33    In Colgate-Palmolive, Bromwich J dealt with an interlocutory application that costs already ordered to be paid by a Full Court “as assessed or agreed” be awarded on an indemnity basis. Though his Honour did not consider indemnity costs to be appropriate, his Honour observed, at [3], by reference to s 25(2B)(ab) of the FCA Act, there was no dispute between the parties that he had jurisdiction to hear and determine the application. See also Mineralogy where McKerracher J granted an application for lump sum costs in relation to costs orders made by the Full Court.

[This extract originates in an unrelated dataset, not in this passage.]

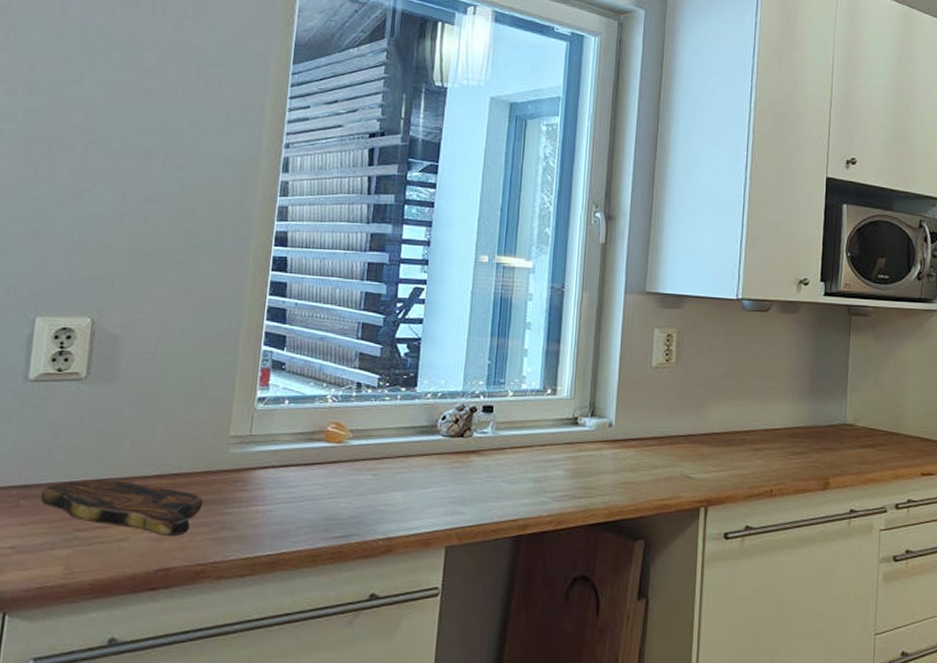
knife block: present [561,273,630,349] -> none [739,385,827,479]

34    The respondents’ submissions as to the incompetency of the application in respect of the order sought in paragraph 1(d) of the Interlocutory Application are misconceived.

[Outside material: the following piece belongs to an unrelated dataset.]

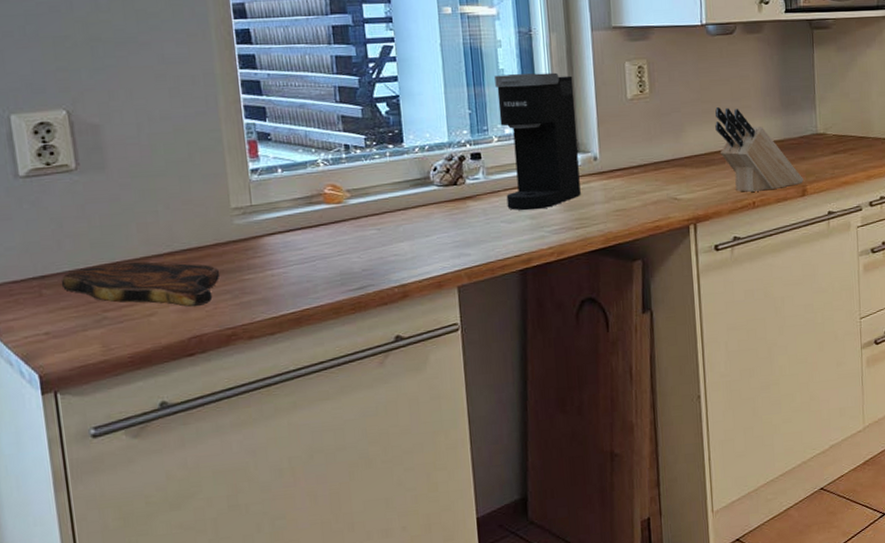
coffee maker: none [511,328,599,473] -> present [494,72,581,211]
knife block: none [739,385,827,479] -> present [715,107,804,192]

Is the application time barred?

35    The respondents contend that any application for a lump sum costs order must be made within six weeks from the determination of the costs entitlement.

36    As has already been explained, the Court is empowered to award costs on a lump sum basis: s 43(3)(d) of the FCA Act; r 40.02(b) of the Rules. Applications for lump sum costs orders are otherwise addressed by the Court’s Costs Practice Note (GPN-Costs), which was issued on 25 October 2016. That Practice Note simply contemplates that, ordinarily, a costs hearing dealing with lump sum costs will take place within six weeks from the determination of the costs entitlement question.

37    Neither the Practice Note, nor the relevant provisions of the Rules or the FCA Act mandate the time in which an application for a lump sum costs order must be brought.

Discretionary considerations in respect of delay

38    ASIC is not precluded from bringing the application by reason of any alleged or actual delay on its part in doing so. Such delay may, however, be relevant to the exercise of the Court’s discretion of whether to grant the orders sought on the hearing of the substantive application. The respondents point to the following matters in particular which they say should preclude the exercise of the discretion in favour of ASIC:

(a)    the inordinate and unexplained delay in bringing the present application;

(b)    the prejudice the delay has caused to the respondents in respect of their ability to retain legal representation;

(c)    the stress and anxiety sustained by the respondents;

(d)    the health issues suffered by Mr Cassimatis during the period of delay;

(e)    the lack of utility in the order given the respondents’ impecuniosity;

(f)    the weakness of ASIC’s evidence and speculative nature of its methodology; and

(g)    the fact that ASIC is not without a remedy; the orders permit ASIC to have their costs taxed.

39    There is little doubt that there has been a very long period between the dismissal of the respondents’ application for special leave to appeal by the High Court on 5 August 2020 and the filing of the Interlocutory Application on 4 November 2022. It is not, however, entirely unexplained: Affidavit of Hugh Copley filed 11 April 2023 [8]-[24], [26]-[29]. Whether it evinces the level of diligence expected by s 37M and s 37N of the FCA Act is not a matter that needs to be determined for the purposes of determining the preliminary issues. It would certainly need to be considered on any subsequent hearing of the substantive application.

Disposition

40    For these reasons, ASIC cannot succeed in respect of the orders it seeks in paragraphs 1(a)-(c) of the Interlocutory Application. To that extent, its application must be dismissed.

41    ASIC is not, however, precluded from proceeding before a single judge in respect of the order sought in paragraph 1(d) of the Interlocutory Application, subject to the necessary amendment to the quantum sought.

42    The matter will be listed for a further case management hearing to progress the balance of the Interlocutory Application.

43    The costs of this determination of the preliminary issues should be reserved until the remaining matters of the Interlocutory Application have concluded.

I certify that the preceding forty-three (43) numbered paragraphs are a true copy of the Reasons for Judgment of the Honourable Justice Sarah C Derrington.